John Jiles

Profile
- Position: Wide receiver

Personal information
- Born: July 8, 2000 (age 26) Wake Forest, North Carolina, U.S.
- Listed height: 6 ft 3 in (1.91 m)
- Listed weight: 220 lb (100 kg)

Career information
- High school: Wake Forest
- College: Fort Scott CC (2018–2019) Virginia Union (2020–2022) West Florida (2023)
- NFL draft: 2024 (undrafted)

Career history
- New York Giants (2024)*; New England Patriots (2024–2026)*;
- * Offseason or practice squad member only
- Stats at Pro Football Reference

= John Jiles =

American football player (born 2000)

John Jiles (born July 8, 2000) is an American professional football wide receiver. He played college football for the Fort Scott Greyhounds, Virginia Union Panthers and West Florida Argonauts.

==Early life==
Coming out of high school, Jiles was rated as a three star recruit. He helped the Wake Forest High School football team win back-to-back North Carolina 4AA state championships in 2016 and 2017. He committed to play college football for the Marshall Thundering Herd. However, he failed to meet academic requirements and instead signed with Fort Scott Community College.

==College career==
===Fort Scott CC===
In Jiles' first two seasons at Fort Scott CC, he totaled 95 receptions for 1,543 yards and 12 touchdowns, before entering his name into the NCAA transfer portal.

===Virginia Union===
Jiles transferred to play for the Virginia Union Panthers. In his lone season at Virginia Union, Jiles notched 40 receptions for 627 yards and nine touchdowns. Jiles once again entered his name into the transfer portal after the conclusion of the 2022 season.

===West Florida===
Jiles transferred to play for the West Florida Argonauts. In Jiles lone season with West Florida, he hauled in 66 receptions for 1,255 yards and 16 touchdowns. For his performance in the 2023 season, Jiles was named a Division 2 All-American. After the conclusion of the 2023 season, Jiles declared for the 2024 NFL draft.

==Professional career==

Pre-draft measurables
| Height | Weight | Arm length | Hand span | Wingspan | 40-yard dash | 10-yard split | 20-yard split | 20-yard shuttle | Three-cone drill | Vertical jump | Broad jump | Bench press |
| 6 ft 2+3⁄4 in (1.90 m) | 219 lb (99 kg) | 34+3⁄8 in (0.87 m) | 9+3⁄4 in (0.25 m) | 6 ft 9+3⁄4 in (2.08 m) | 4.57 s | 1.57 s | 2.65 s | 4.35 s | 7.12 s | 34 in (0.86 m) | 10 ft 0 in (3.05 m) | 17 reps |
All values from Pro Day

===New York Giants===
After not being selected in the 2024 NFL draft, Jiles signed with the New York Giants as an undrafted free agent. He was waived on August 25.
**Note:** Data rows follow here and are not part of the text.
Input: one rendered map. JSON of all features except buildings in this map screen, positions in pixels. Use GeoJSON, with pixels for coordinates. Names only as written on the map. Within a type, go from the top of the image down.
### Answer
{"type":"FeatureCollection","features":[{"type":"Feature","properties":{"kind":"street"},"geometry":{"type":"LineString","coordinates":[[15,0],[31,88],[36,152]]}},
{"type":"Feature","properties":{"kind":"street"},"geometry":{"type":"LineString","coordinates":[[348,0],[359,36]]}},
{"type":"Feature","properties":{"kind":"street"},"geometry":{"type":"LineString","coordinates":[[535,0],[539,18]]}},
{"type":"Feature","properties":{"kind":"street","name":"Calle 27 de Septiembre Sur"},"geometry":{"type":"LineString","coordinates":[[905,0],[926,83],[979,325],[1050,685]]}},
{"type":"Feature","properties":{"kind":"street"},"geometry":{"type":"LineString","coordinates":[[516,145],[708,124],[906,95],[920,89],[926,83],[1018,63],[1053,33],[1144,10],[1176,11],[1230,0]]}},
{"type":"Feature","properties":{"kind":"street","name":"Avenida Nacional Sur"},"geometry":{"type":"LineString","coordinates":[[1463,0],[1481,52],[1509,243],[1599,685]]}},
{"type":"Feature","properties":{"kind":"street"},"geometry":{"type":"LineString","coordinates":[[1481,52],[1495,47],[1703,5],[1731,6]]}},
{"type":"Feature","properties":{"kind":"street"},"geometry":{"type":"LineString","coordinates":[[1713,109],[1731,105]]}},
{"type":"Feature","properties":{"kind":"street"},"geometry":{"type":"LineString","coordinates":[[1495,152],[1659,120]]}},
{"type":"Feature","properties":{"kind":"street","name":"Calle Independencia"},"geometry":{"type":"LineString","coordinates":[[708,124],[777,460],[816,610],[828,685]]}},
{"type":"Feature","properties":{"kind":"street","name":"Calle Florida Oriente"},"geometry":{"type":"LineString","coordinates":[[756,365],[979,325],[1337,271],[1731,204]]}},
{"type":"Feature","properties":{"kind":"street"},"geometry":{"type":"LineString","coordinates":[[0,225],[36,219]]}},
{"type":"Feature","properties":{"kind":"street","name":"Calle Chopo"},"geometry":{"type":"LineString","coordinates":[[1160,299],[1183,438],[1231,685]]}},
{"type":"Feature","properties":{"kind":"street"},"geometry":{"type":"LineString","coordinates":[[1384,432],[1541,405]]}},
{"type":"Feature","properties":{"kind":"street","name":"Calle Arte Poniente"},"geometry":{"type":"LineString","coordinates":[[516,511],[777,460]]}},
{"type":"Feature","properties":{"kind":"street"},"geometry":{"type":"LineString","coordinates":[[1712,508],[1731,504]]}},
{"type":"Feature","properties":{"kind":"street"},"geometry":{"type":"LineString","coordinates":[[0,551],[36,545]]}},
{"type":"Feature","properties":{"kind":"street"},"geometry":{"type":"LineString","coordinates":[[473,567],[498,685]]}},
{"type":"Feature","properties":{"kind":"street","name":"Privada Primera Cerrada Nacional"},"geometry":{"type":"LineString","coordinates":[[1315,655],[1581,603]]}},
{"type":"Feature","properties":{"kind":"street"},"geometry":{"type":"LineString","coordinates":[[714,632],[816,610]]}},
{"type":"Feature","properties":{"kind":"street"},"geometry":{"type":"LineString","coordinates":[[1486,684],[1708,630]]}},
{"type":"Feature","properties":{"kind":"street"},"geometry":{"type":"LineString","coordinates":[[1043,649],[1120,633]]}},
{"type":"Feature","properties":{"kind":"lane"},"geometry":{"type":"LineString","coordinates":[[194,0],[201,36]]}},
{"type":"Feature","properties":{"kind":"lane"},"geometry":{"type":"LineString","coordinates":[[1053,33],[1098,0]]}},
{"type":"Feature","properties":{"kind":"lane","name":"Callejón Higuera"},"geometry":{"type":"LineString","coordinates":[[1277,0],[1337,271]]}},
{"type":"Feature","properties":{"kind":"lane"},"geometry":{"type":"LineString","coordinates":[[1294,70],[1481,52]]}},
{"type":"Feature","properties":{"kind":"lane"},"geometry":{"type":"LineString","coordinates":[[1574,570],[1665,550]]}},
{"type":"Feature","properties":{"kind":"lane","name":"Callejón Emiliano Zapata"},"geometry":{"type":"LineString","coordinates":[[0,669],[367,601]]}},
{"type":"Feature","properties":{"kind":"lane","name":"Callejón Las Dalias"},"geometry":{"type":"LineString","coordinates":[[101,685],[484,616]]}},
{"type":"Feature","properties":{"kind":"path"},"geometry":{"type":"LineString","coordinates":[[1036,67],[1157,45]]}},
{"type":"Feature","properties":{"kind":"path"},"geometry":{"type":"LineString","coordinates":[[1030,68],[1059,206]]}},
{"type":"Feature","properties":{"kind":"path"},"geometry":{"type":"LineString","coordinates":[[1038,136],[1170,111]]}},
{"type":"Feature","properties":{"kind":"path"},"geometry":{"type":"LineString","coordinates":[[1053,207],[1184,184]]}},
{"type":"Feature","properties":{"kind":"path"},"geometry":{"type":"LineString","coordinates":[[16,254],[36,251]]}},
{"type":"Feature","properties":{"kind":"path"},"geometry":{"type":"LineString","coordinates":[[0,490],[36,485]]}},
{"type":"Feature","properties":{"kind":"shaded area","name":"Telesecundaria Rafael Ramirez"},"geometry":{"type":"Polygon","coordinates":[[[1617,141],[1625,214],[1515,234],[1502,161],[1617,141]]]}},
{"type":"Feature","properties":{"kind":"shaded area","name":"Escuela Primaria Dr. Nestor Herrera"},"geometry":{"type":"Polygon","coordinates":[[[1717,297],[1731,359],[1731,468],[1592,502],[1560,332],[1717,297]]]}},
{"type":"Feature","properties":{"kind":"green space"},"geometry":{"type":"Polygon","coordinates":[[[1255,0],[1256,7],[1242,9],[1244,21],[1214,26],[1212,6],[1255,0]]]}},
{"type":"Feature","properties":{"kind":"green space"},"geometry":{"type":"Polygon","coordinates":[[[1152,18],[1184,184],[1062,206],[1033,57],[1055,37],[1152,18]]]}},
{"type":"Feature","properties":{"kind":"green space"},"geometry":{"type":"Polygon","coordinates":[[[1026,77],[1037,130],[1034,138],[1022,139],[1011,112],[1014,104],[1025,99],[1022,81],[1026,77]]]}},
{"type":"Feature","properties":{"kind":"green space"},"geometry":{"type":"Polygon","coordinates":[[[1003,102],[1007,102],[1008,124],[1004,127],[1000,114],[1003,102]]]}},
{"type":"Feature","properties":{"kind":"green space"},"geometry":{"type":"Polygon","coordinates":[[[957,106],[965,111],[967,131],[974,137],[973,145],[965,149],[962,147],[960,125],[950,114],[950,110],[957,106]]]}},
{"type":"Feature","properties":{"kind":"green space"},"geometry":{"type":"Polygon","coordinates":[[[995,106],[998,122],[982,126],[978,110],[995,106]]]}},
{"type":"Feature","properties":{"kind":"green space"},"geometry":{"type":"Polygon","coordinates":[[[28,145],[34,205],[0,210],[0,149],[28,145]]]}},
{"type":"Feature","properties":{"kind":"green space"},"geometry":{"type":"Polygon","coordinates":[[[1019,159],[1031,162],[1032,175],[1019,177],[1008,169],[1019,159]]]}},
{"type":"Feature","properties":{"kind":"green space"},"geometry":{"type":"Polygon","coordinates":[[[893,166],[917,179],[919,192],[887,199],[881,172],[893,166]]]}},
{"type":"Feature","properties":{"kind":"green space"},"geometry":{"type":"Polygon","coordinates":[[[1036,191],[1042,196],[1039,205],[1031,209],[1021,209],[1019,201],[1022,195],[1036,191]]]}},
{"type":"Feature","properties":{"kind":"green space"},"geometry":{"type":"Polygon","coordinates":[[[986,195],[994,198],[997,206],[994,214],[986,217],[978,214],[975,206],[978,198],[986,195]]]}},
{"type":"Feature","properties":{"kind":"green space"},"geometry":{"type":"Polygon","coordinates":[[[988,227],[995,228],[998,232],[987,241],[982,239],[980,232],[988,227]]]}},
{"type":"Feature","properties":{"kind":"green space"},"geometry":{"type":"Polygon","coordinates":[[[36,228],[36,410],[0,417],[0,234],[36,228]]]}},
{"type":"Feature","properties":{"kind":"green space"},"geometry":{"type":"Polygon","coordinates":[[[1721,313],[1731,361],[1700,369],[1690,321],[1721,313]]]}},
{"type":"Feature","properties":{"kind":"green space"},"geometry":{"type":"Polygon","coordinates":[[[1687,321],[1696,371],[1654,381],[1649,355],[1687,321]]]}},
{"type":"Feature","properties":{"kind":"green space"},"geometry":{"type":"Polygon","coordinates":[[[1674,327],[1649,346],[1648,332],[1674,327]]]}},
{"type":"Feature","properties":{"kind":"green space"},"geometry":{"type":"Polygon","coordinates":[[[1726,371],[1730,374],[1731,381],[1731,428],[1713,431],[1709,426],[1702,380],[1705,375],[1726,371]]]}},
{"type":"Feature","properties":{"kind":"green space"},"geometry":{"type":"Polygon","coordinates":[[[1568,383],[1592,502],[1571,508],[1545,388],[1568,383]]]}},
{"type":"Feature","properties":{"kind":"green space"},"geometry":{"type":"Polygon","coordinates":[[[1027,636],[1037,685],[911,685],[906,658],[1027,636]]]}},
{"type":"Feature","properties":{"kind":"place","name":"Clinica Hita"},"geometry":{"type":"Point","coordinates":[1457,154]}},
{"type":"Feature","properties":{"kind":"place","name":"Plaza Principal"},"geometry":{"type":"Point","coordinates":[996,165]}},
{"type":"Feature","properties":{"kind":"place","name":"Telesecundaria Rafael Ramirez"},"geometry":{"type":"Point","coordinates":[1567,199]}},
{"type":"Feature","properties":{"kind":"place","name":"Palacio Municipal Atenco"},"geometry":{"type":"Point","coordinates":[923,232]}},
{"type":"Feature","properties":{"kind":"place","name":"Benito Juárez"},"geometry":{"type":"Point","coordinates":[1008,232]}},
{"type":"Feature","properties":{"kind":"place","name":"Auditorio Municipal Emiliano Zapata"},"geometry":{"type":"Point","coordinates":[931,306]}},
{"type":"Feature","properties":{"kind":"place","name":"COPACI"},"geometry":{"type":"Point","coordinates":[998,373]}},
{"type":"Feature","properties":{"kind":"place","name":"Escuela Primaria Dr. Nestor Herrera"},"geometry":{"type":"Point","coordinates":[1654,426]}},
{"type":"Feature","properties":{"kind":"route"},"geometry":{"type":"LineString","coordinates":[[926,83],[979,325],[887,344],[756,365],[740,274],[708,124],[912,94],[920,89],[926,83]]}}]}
===New England Patriots===
On September 24, Jiles signed to the practice squad of the New England Patriots. He signed a reserve/future contract with the Patriots on January 6, 2025.

On August 26, 2025, Jiles was released by the Patriots as part of final roster cuts. He joined the practice squad the following day. On February 11, 2026, Jiles signed a reserve/futures contract with New England.

On April 27, 2026, Jiles was released by the Patriots.